■ **Job**: From the first line to the last, repeat the records exactly and skip the pictures.

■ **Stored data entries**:
▼▼▼
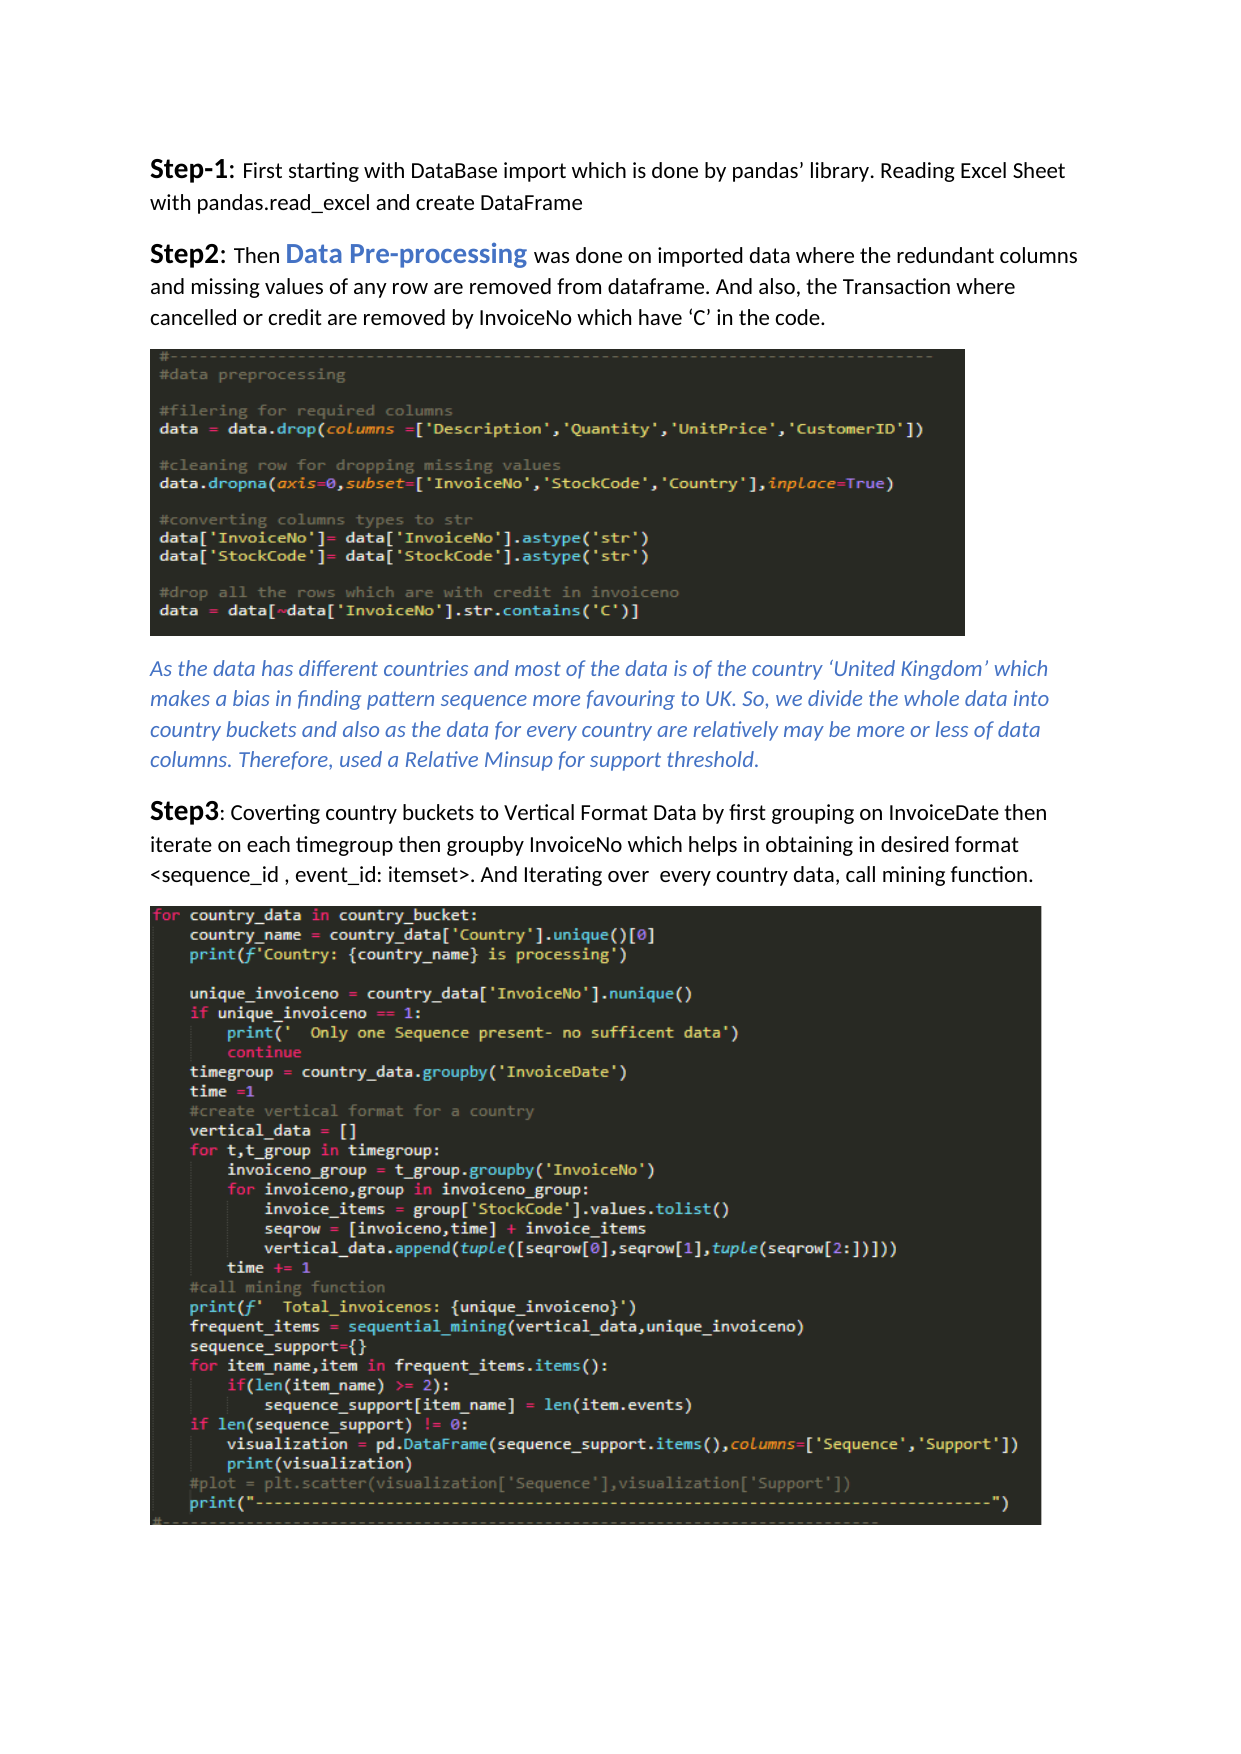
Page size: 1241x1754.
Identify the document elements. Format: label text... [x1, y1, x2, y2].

text Step-1: First starting with DataBase import which is done by pandas’ library. Reading Excel Sheet with pandas.read_excel and create DataFrame [150, 150, 1090, 216]
picture [150, 349, 965, 636]
text Step3: Coverting country buckets to Vertical Format Data by first grouping on InvoiceDate then iterate on each timegroup then groupby InvoiceNo which helps in obtaining in desired format <sequence_id , event_id: itemset>. And Iterating over every country data, call mining function. [150, 792, 1090, 888]
text Step2: Then Data Pre-processing was done on imported data where the redundant columns and missing values of any row are removed from dataframe. And also, the Transaction where cancelled or credit are removed by InvoiceNo which have ‘C’ in the code. [150, 235, 1090, 331]
text As the data has different countries and most of the data is of the country ‘United Kingdom’ which makes a bias in finding pattern sequence more favouring to UK. So, we divide the whole data into country buckets and also as the data for every country are relatively may be more or less of data columns. Therefore, used a Relative Minsup for support threshold. [150, 654, 1090, 773]
picture [150, 906, 1042, 1525]
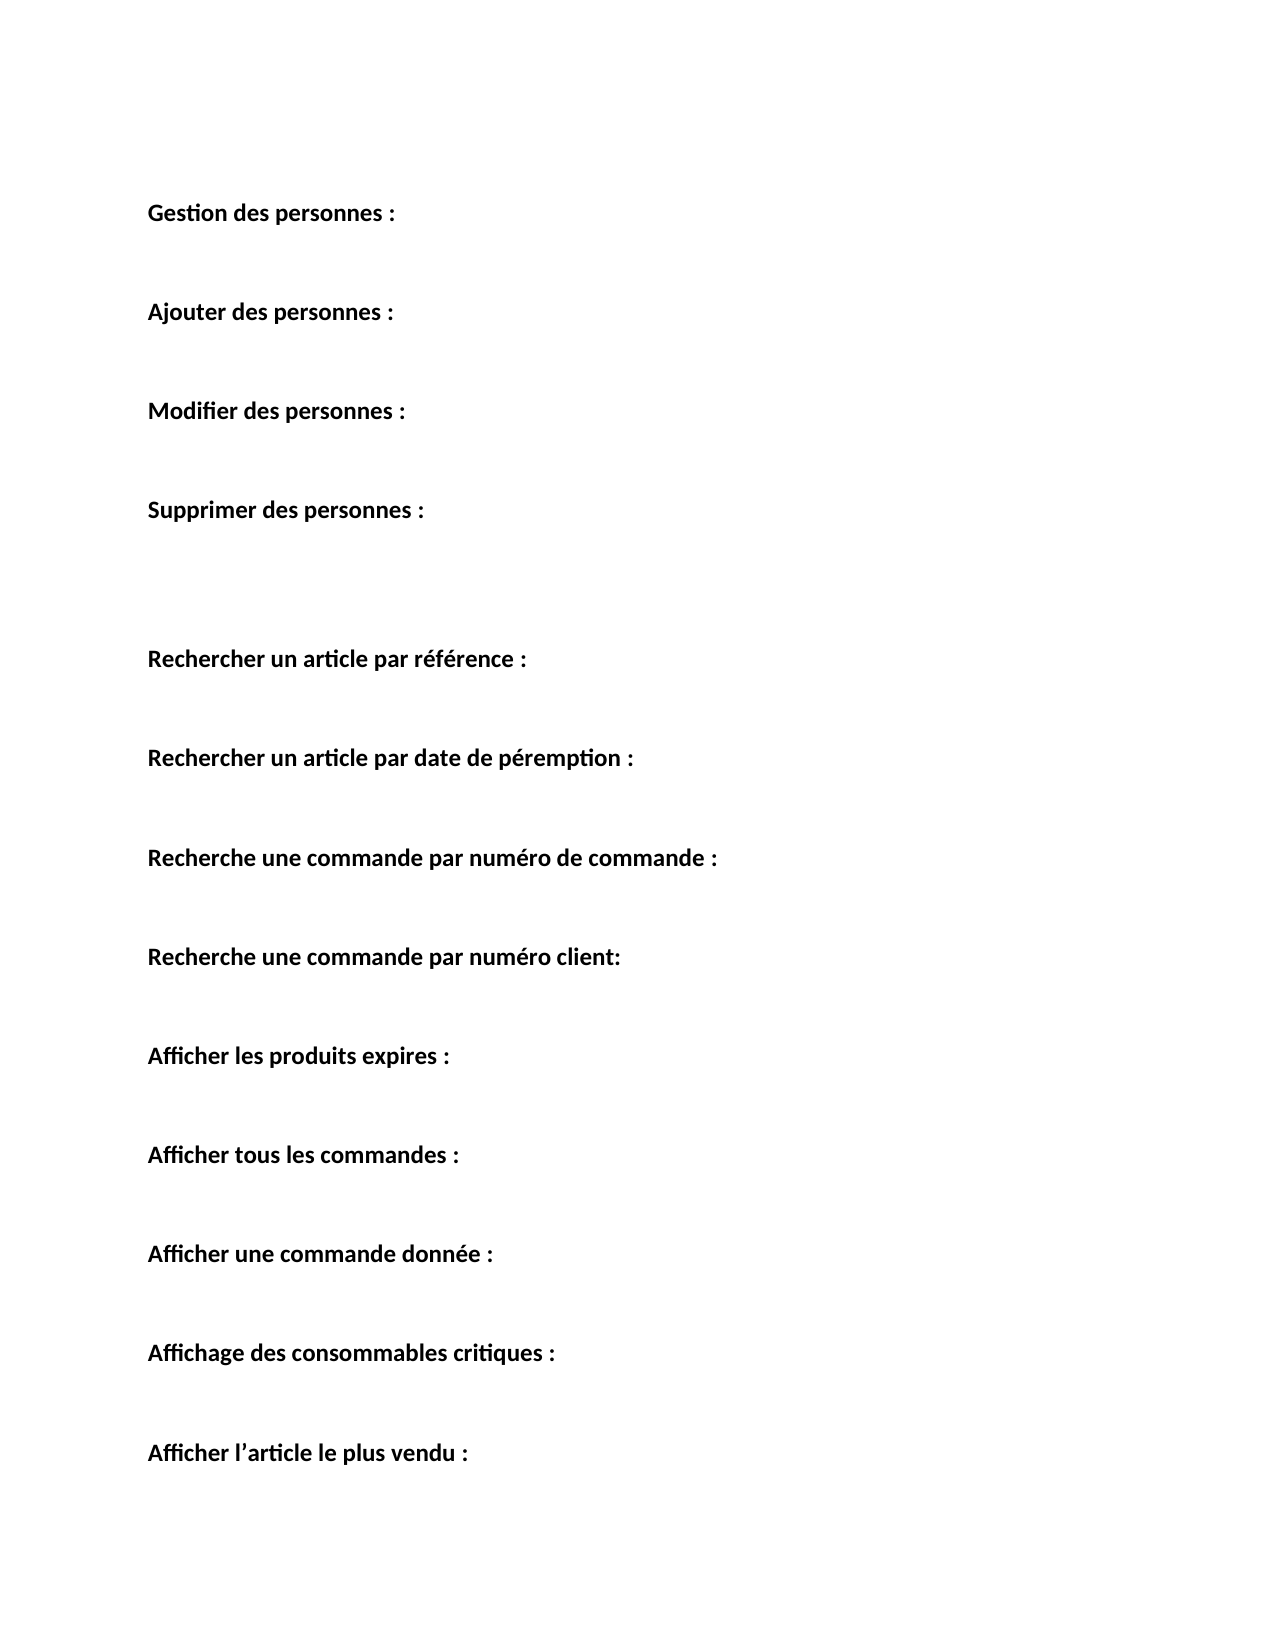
▲▲▲
■ **Solution to the problem**:
Page size: 1241x1754.
Identify the document elements. Format: label text... [x1, y1, x2, y2].

text Step-1: First starting with DataBase import which is done by pandas’ library. Reading Excel Sheet with pandas.read_excel and create DataFrame [150, 150, 1090, 216]
picture [150, 349, 965, 636]
text Step3: Coverting country buckets to Vertical Format Data by first grouping on InvoiceDate then iterate on each timegroup then groupby InvoiceNo which helps in obtaining in desired format <sequence_id , event_id: itemset>. And Iterating over every country data, call mining function. [150, 792, 1090, 888]
text Step2: Then Data Pre-processing was done on imported data where the redundant columns and missing values of any row are removed from dataframe. And also, the Transaction where cancelled or credit are removed by InvoiceNo which have ‘C’ in the code. [150, 235, 1090, 331]
text As the data has different countries and most of the data is of the country ‘United Kingdom’ which makes a bias in finding pattern sequence more favouring to UK. So, we divide the whole data into country buckets and also as the data for every country are relatively may be more or less of data columns. Therefore, used a Relative Minsup for support threshold. [150, 654, 1090, 773]
picture [150, 906, 1042, 1525]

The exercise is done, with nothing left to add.